Recentemente, a Prefeitura realizou a distribuição de kits pedagógicos que auxiliarão os professores com as atividades cotidianas. A aquisição destes itens pedagógicos é fruto de um investimento de R$299,5 mil, que tem como objetivo fortalecer ainda mais o trabalho realizado nas 24 salas de recursos em funcionamento na rede, e de mais uma que passará a funcionar a partir do próximo semestre letivo, programada para ser iniciado no dia 13 de setembro.
Entre os cerca de 60 itens diferentes, estão alguns específicos para determinados tipos de deficiência, como o Soroban, um tipo de calculadora voltada para pessoas com deficiência visual; e itens mais abrangentes, que podem ser usados em atendimento para crianças com diversos tipos de deficiência, como circuito psicomotor, jogos da memória, esquema corporal, reglete positiva, rotinas para autistas, entre outros.
“Independente de deficiência ou não, a escola apresenta desafios para os alunos, para que eles avancem, cresçam e ampliem suas habilidades e aprendizagens.
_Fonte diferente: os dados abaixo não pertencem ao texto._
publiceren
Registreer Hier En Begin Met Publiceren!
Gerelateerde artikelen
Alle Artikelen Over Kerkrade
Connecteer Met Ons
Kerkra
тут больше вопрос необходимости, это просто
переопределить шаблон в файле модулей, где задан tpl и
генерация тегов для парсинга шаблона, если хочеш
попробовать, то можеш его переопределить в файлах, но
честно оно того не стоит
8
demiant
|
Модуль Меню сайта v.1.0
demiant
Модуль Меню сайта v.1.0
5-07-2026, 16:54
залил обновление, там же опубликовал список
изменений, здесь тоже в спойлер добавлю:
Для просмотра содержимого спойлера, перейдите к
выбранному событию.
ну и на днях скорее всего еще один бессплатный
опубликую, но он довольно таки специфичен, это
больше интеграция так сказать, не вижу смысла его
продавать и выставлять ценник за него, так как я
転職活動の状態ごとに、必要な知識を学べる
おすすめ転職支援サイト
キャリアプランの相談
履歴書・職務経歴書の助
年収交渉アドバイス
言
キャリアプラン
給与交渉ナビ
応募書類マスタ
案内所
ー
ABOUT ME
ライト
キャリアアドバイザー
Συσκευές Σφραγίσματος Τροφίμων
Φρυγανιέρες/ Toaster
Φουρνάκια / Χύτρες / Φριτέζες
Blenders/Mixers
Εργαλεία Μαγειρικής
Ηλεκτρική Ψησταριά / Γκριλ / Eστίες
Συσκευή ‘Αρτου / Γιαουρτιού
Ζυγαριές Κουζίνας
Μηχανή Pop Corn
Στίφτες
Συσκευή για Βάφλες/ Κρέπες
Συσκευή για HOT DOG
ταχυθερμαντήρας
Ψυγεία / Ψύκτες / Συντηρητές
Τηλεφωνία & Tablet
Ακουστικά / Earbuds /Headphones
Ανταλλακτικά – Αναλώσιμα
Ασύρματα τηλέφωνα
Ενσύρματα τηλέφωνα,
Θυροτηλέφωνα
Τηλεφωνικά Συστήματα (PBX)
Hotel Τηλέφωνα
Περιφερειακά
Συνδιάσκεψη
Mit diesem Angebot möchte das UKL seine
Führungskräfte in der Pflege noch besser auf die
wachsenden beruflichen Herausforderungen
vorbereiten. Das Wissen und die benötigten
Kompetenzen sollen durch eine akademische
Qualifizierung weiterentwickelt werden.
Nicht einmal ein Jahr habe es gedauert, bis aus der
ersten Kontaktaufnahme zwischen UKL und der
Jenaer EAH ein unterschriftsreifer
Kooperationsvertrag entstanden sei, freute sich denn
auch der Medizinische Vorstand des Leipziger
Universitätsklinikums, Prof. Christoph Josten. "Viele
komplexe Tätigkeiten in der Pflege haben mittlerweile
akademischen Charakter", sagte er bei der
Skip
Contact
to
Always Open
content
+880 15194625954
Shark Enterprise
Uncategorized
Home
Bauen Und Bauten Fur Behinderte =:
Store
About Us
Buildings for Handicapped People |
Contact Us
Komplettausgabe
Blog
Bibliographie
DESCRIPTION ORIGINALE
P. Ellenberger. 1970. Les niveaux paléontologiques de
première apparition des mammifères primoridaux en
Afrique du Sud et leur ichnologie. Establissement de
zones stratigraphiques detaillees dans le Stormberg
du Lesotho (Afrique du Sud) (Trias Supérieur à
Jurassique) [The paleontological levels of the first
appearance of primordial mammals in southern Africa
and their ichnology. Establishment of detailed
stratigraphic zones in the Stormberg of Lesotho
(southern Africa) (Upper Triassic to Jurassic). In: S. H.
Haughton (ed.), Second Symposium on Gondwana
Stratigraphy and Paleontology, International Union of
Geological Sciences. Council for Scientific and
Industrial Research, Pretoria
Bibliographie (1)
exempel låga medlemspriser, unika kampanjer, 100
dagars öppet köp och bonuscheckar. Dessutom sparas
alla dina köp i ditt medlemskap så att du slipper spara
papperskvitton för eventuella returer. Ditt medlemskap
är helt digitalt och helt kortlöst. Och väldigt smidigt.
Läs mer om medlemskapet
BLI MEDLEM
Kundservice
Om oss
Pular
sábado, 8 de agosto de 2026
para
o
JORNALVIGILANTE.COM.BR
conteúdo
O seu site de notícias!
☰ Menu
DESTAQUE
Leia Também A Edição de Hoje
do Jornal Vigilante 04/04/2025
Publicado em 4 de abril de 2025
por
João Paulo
Os alunos público-alvo da educação especial têm um desafio a mais porque, às vezes, o que é apresentado para eles não está adequado, impedindo assim o seu acesso ao conteúdo e ao conhecimento. Então a gente precisa trabalhar continuamente pela acessibilidade em seus mais diversos âmbitos, sobretudo para que não existam barreiras ao acesso à informação e ao conhecimento, que é um direito de todos”, complementa Thaisa.